What the task requires » Look below for the line containing "X68000000Y-50000000D01*"; write out that line and each one after it to the end, exactly, and nothing else.

Source data »

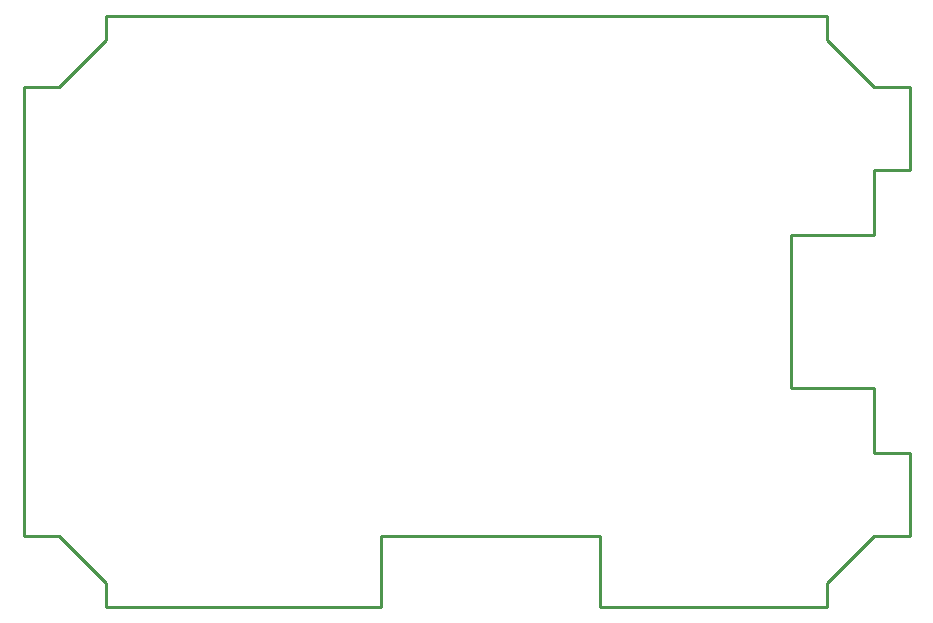
<source format=gm1>
G04 #@! TF.GenerationSoftware,KiCad,Pcbnew,(2017-11-24 revision a01d81e4b)-makepkg*
G04 #@! TF.CreationDate,2017-12-13T18:25:57-05:00*
G04 #@! TF.ProjectId,processor,70726F636573736F722E6B696361645F,rev?*
G04 #@! TF.SameCoordinates,Original*
G04 #@! TF.FileFunction,Profile,NP*
%FSLAX46Y46*%
G04 Gerber Fmt 4.6, Leading zero omitted, Abs format (unit mm)*
G04 Created by KiCad (PCBNEW (2017-11-24 revision a01d81e4b)-makepkg) date 12/13/17 18:25:57*
%MOMM*%
%LPD*%
G01*
G04 APERTURE LIST*
%ADD10C,0.250000*%
%ADD11C,0.254000*%
G04 APERTURE END LIST*
D10*
X30250000Y-50000000D02*
X7000000Y-50000000D01*
X48750000Y-50000000D02*
X68000000Y-50000000D01*
X48750000Y-44000000D02*
X48750000Y-50000000D01*
X30250000Y-44000000D02*
X48750000Y-44000000D01*
X30250000Y-50000000D02*
X30250000Y-44000000D01*
X68000000Y-2000000D02*
X72000000Y-6000000D01*
X75000000Y-6000000D02*
X72000000Y-6000000D01*
X68000000Y0D02*
X68000000Y-2000000D01*
X68000000Y-48000000D02*
X72000000Y-44000000D01*
X68000000Y-50000000D02*
X68000000Y-48000000D01*
X75000000Y-44000000D02*
X72000000Y-44000000D01*
X3000000Y-44000000D02*
X7000000Y-48000000D01*
X7000000Y-2000000D02*
X3000000Y-6000000D01*
X72000000Y-31500000D02*
X72000000Y-37000000D01*
X72000000Y-13000000D02*
X72000000Y-18500000D01*
X75000000Y-44000000D02*
X75000000Y-37000000D01*
X75000000Y-6000000D02*
X75000000Y-13000000D01*
X65000000Y-31500000D02*
X72000000Y-31500000D01*
X65000000Y-18500000D02*
X65000000Y-31500000D01*
X72000000Y-18500000D02*
X65000000Y-18500000D01*
X72000000Y-37000000D02*
X75000000Y-37000000D01*
X75000000Y-13000000D02*
X72000000Y-13000000D01*
D11*
X0Y-6000000D02*
X3000000Y-6000000D01*
X7000000Y-2000000D02*
X7000000Y0D01*
X7000000Y-48000000D02*
X7000000Y-50000000D01*
X0Y-44000000D02*
X3000000Y-44000000D01*
X0Y-6000000D02*
X0Y-44000000D01*
X68000000Y0D02*
X7000000Y0D01*
M02*

</source>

Expected answer »
X68000000Y-50000000D01*
X48750000Y-44000000D02*
X48750000Y-50000000D01*
X30250000Y-44000000D02*
X48750000Y-44000000D01*
X30250000Y-50000000D02*
X30250000Y-44000000D01*
X68000000Y-2000000D02*
X72000000Y-6000000D01*
X75000000Y-6000000D02*
X72000000Y-6000000D01*
X68000000Y0D02*
X68000000Y-2000000D01*
X68000000Y-48000000D02*
X72000000Y-44000000D01*
X68000000Y-50000000D02*
X68000000Y-48000000D01*
X75000000Y-44000000D02*
X72000000Y-44000000D01*
X3000000Y-44000000D02*
X7000000Y-48000000D01*
X7000000Y-2000000D02*
X3000000Y-6000000D01*
X72000000Y-31500000D02*
X72000000Y-37000000D01*
X72000000Y-13000000D02*
X72000000Y-18500000D01*
X75000000Y-44000000D02*
X75000000Y-37000000D01*
X75000000Y-6000000D02*
X75000000Y-13000000D01*
X65000000Y-31500000D02*
X72000000Y-31500000D01*
X65000000Y-18500000D02*
X65000000Y-31500000D01*
X72000000Y-18500000D02*
X65000000Y-18500000D01*
X72000000Y-37000000D02*
X75000000Y-37000000D01*
X75000000Y-13000000D02*
X72000000Y-13000000D01*
D11*
X0Y-6000000D02*
X3000000Y-6000000D01*
X7000000Y-2000000D02*
X7000000Y0D01*
X7000000Y-48000000D02*
X7000000Y-50000000D01*
X0Y-44000000D02*
X3000000Y-44000000D01*
X0Y-6000000D02*
X0Y-44000000D01*
X68000000Y0D02*
X7000000Y0D01*
M02*

</source>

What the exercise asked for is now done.